Telecommunications:

TECHNOLOGY POSES RISK OF ANARCHY, EXPERTS SAY

OSAKA, Japan -- The multimedia revolution
epitomized by the Internet is more likely to wreck
than improve your life, and could one day drag the
world into total anarchy, telecommunications
experts say.
   "The telecommunications revolution is all
about control and power," Delbert Smith, a U.S.
lawyers, told more than 100 telecommunications
experts this week at the final session of an
International Institute of Communications
conference.
   "Hell is a loss of privacy, and nothing brings
us closer to hell than telecommunications
technology.  We will all end up consumers with no
privacy in a technological world with no
protections," he told London-based IIC's annual
conference in Osaka.
   In a debate ending the three-day conference,
experts from 23 nations overturned a motion
insisting the telecommunications revolution would
usher in an era of "heaven on earth."
   Instead, they decided that while it would
improve access to information, it would also
probably destroy jobs, isolate women, eliminate
time for "quiet contemplation," and possibly end
in complete anarchy.
   John Eger, communications and public policy
professor at San Diego State University, said
there's nothing inherently wrong with new
technology, but mankind had misused it for
centuries and would probably continue to do so.

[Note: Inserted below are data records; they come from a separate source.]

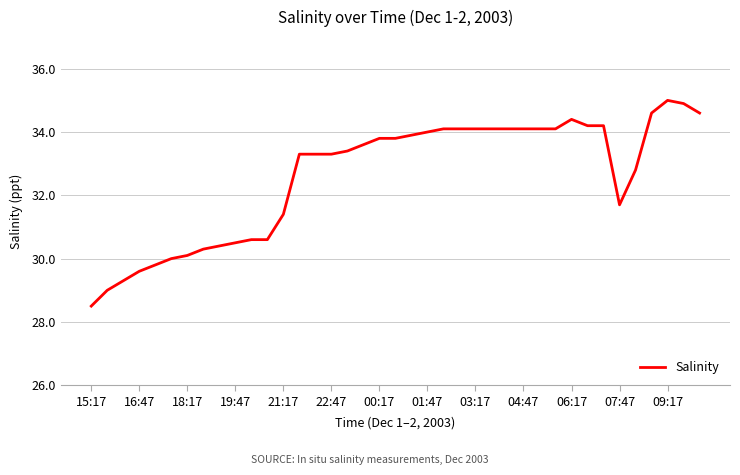

What is the difference between the maximum and minimum values?

6.5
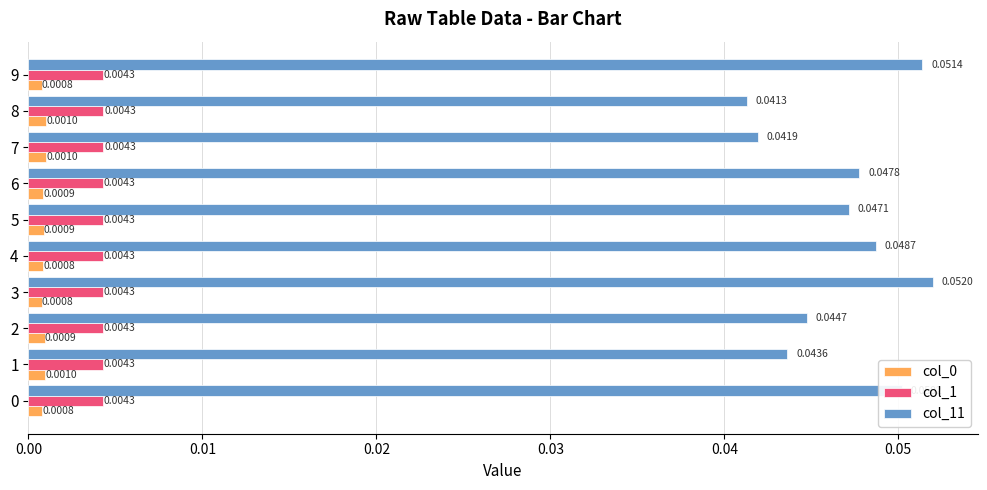

What is the sum of all col_11 values?

0.5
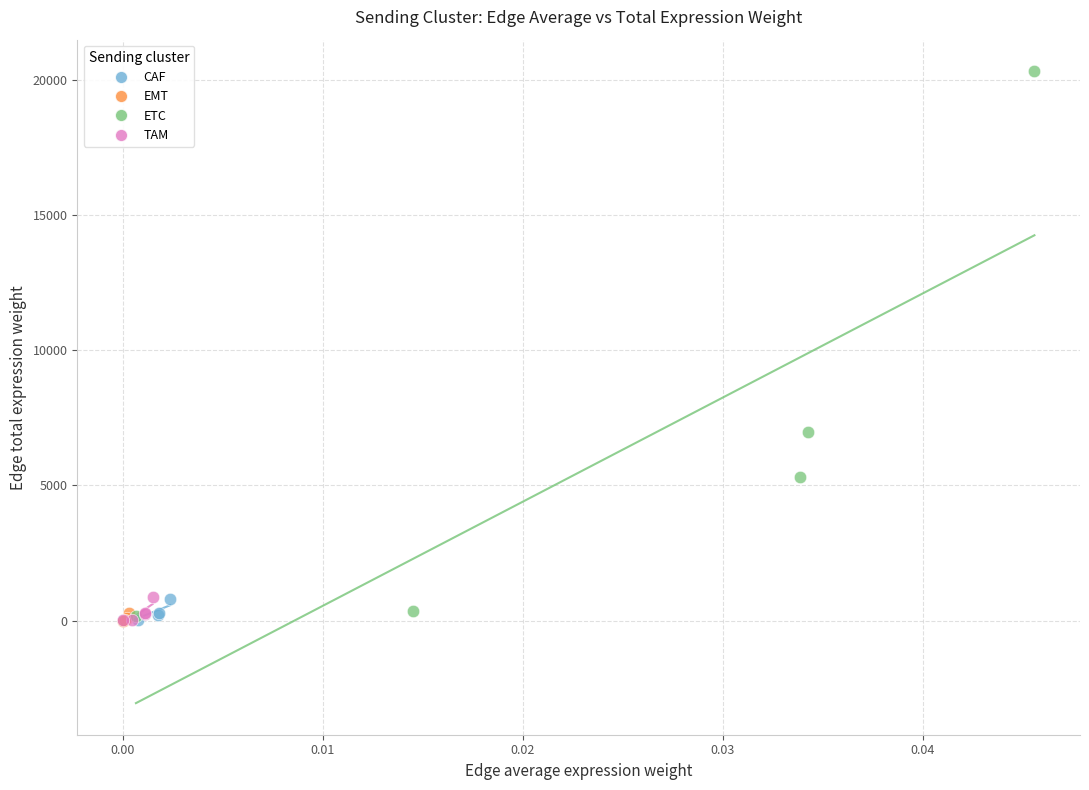

Which series has the largest Y range (max minus min)?

ETC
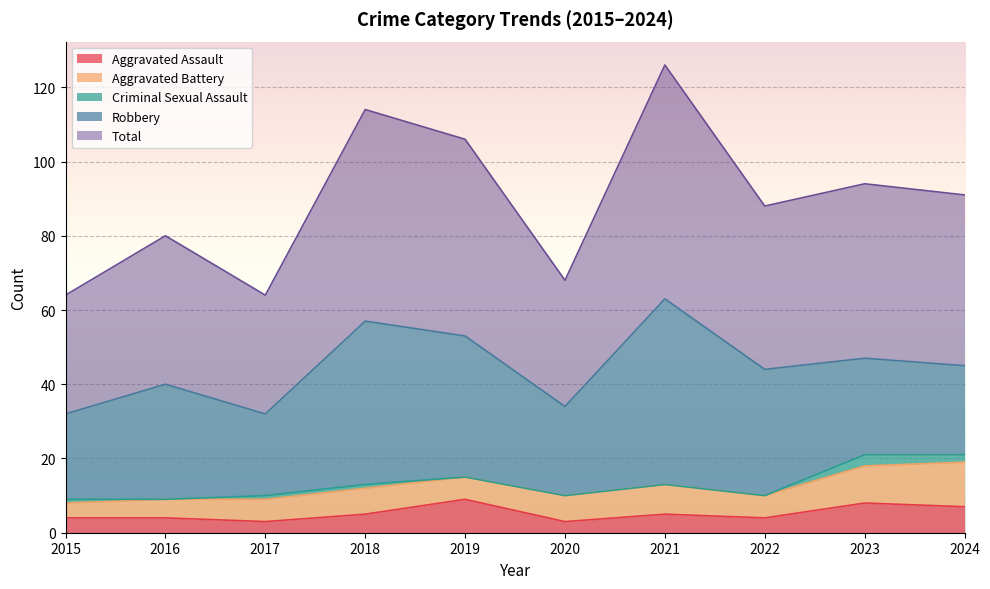

How many values in the Aggravated Battery series are below 7?

5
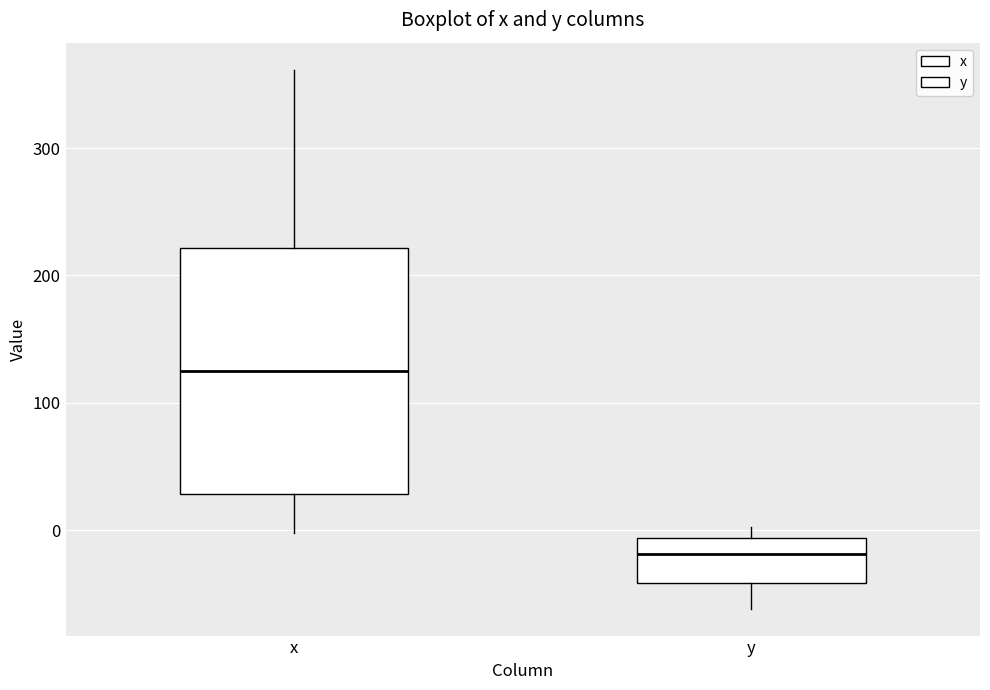

Which box is the tallest, from its lower edge to its upper edge?

x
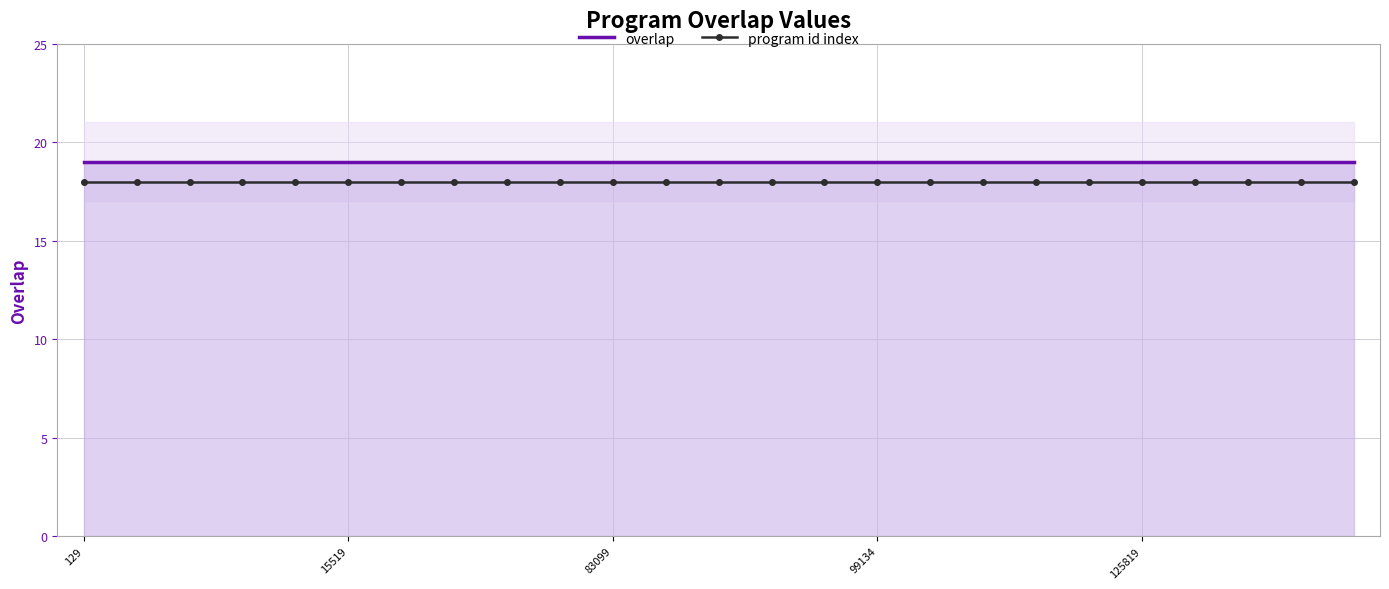

True or false: overlap has a value of 19 at 99134.

True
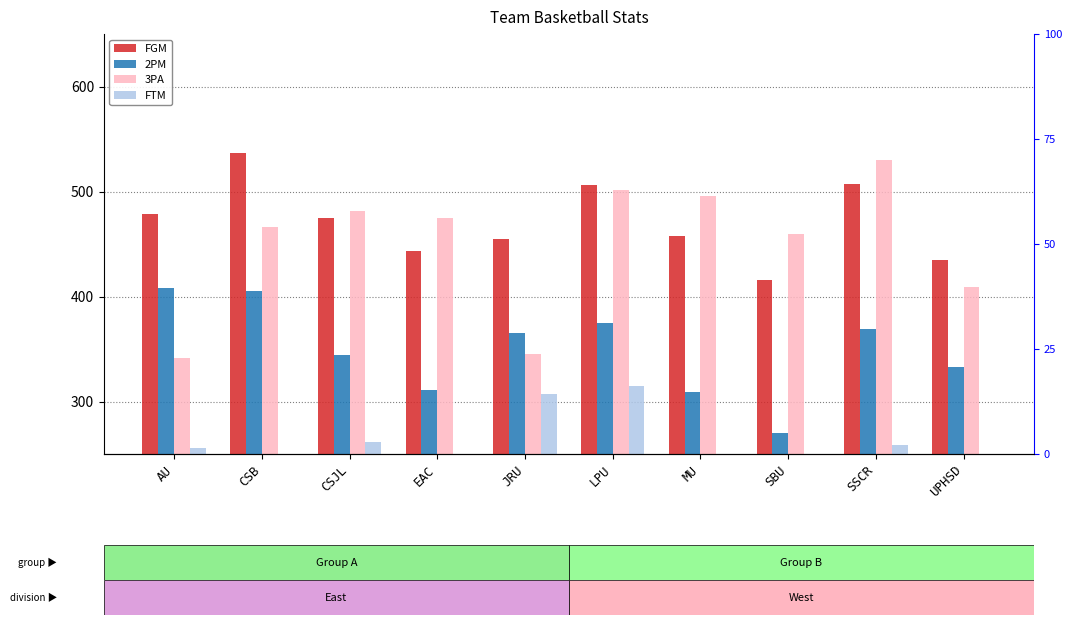

At how many categories does at least one series exceed 397?

10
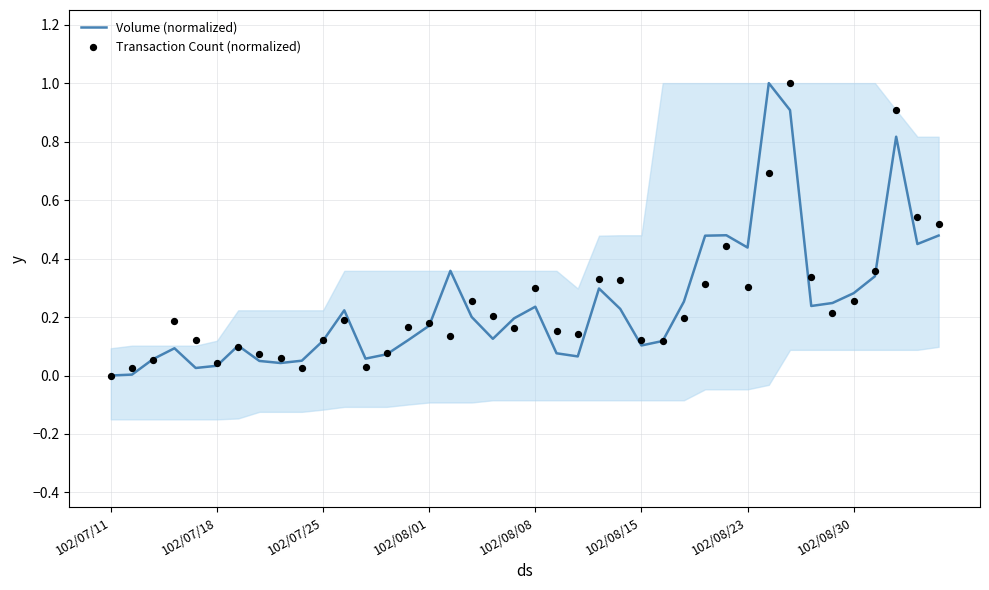

Which series has the largest total across all categories?

Transaction Count (normalized)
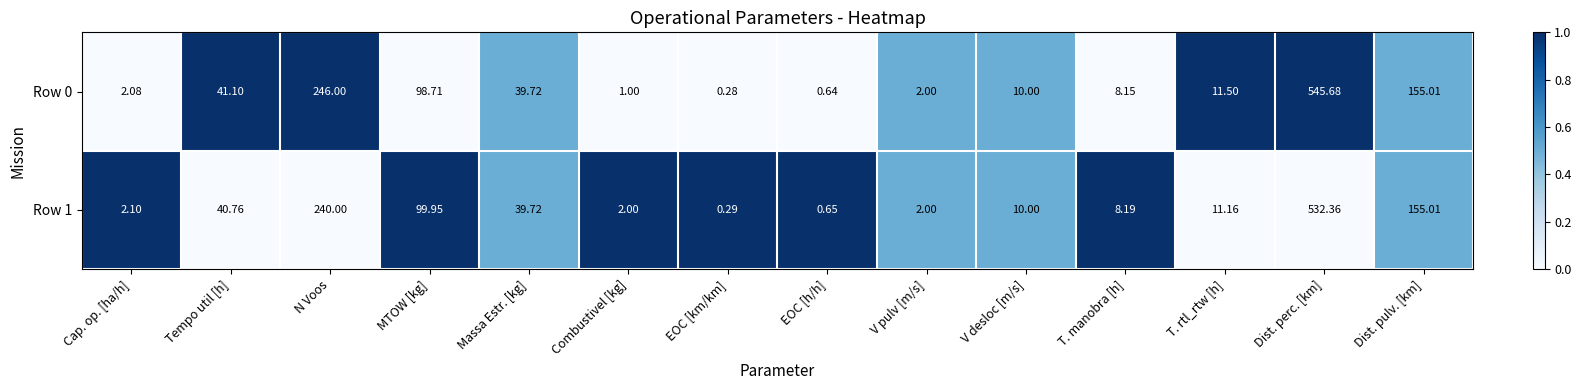

At which category is the sum across all series the highest?

Dist. perc. [km]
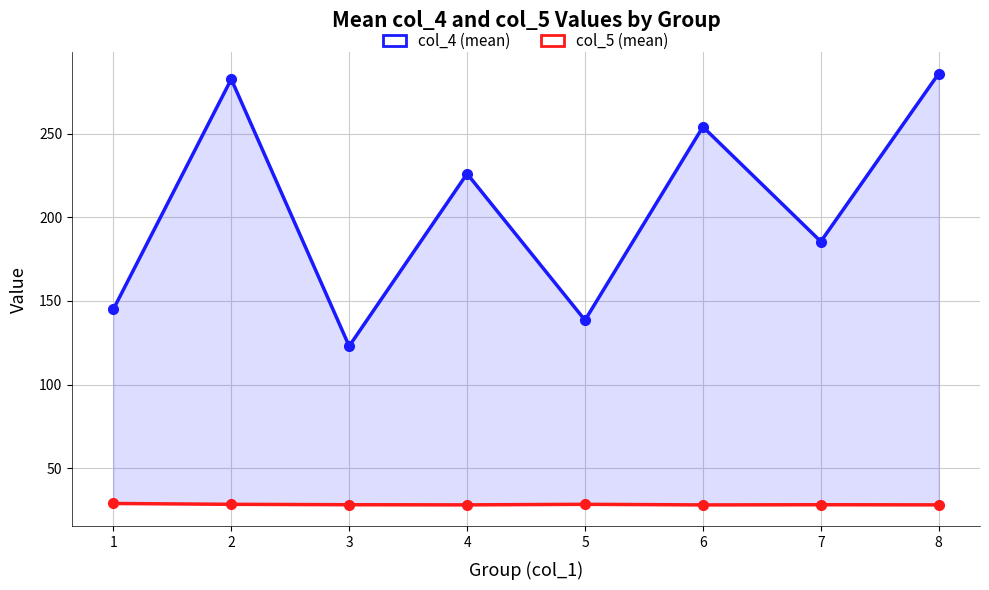

Rank the series by their average value, from lowest to highest.

col_5 (mean), col_4 (mean)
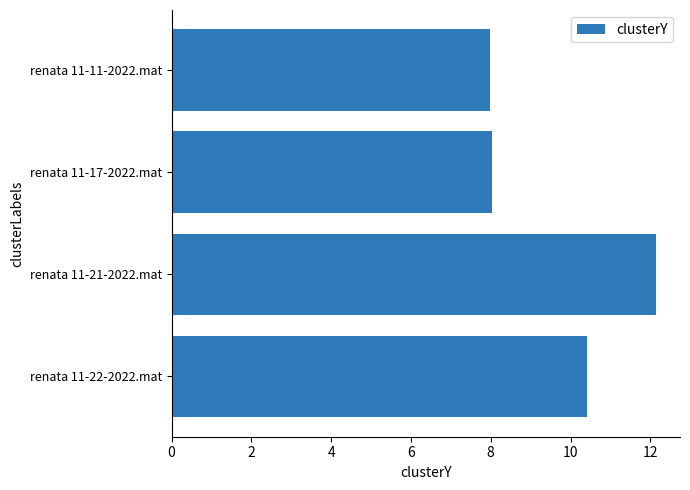

At which label is the value closest to 10?

renata 11-22-2022.mat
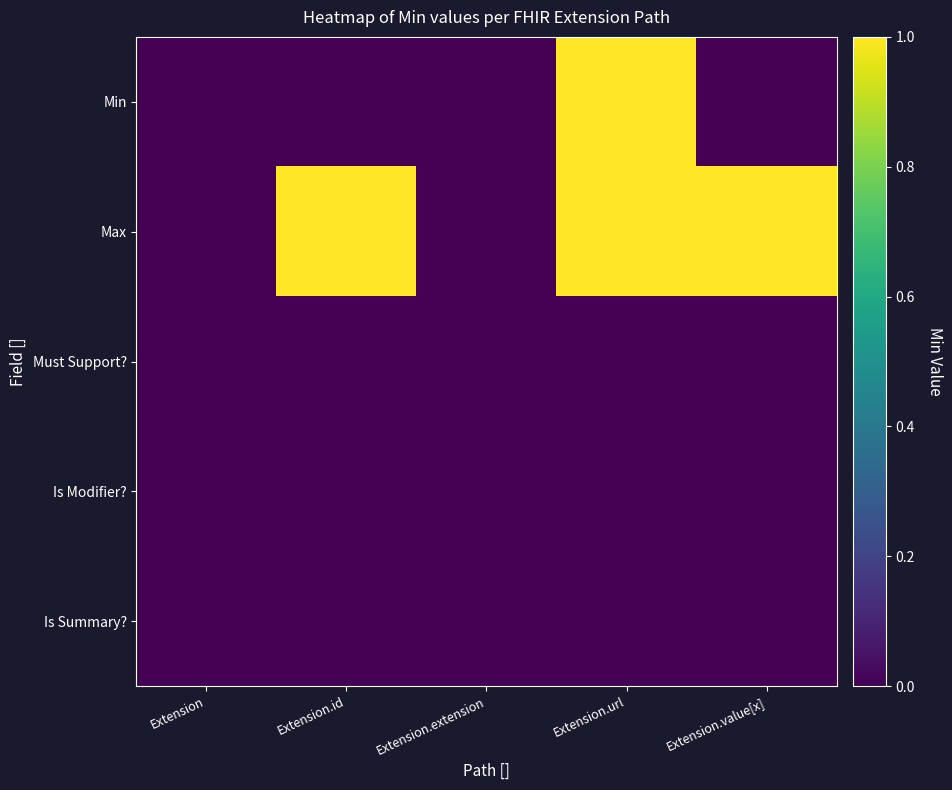

Which category has the lowest value across all series?

Extension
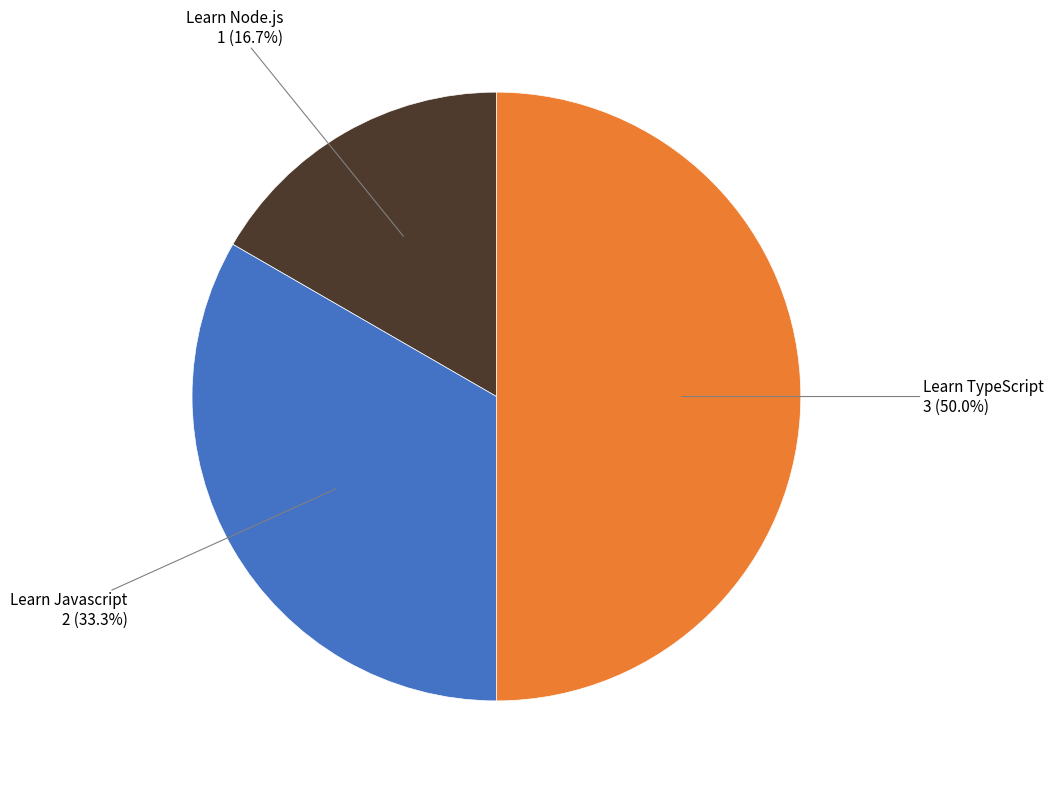

Count the number of slices in the pie.

3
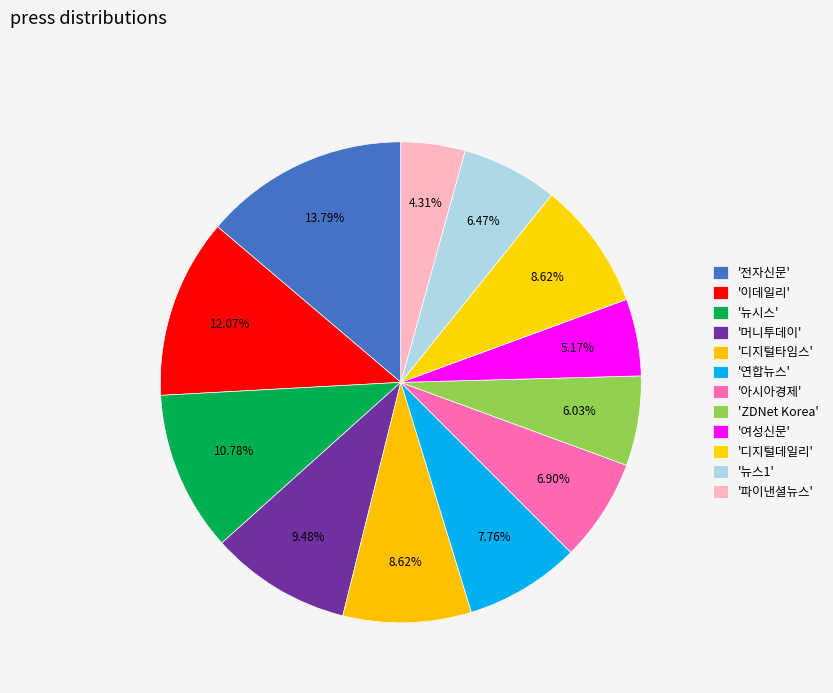

How many slices are in this pie chart?

12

   Eger said the divide between rich and poor and
troubles in Ireland, Canada, Nigeria and other
religious, linguistic and tribal conflicts, were
to some extent started and fuelled by the spread
of telecommunications, which lends itself easily
to sensationalism and propaganda.
   "Is this what technology gave birth to?  Is
this the potential reversal we will witness in the
wake of the communications revolution?" he said.
   "This is the hell that we must do something
about if we are to succeed and survive."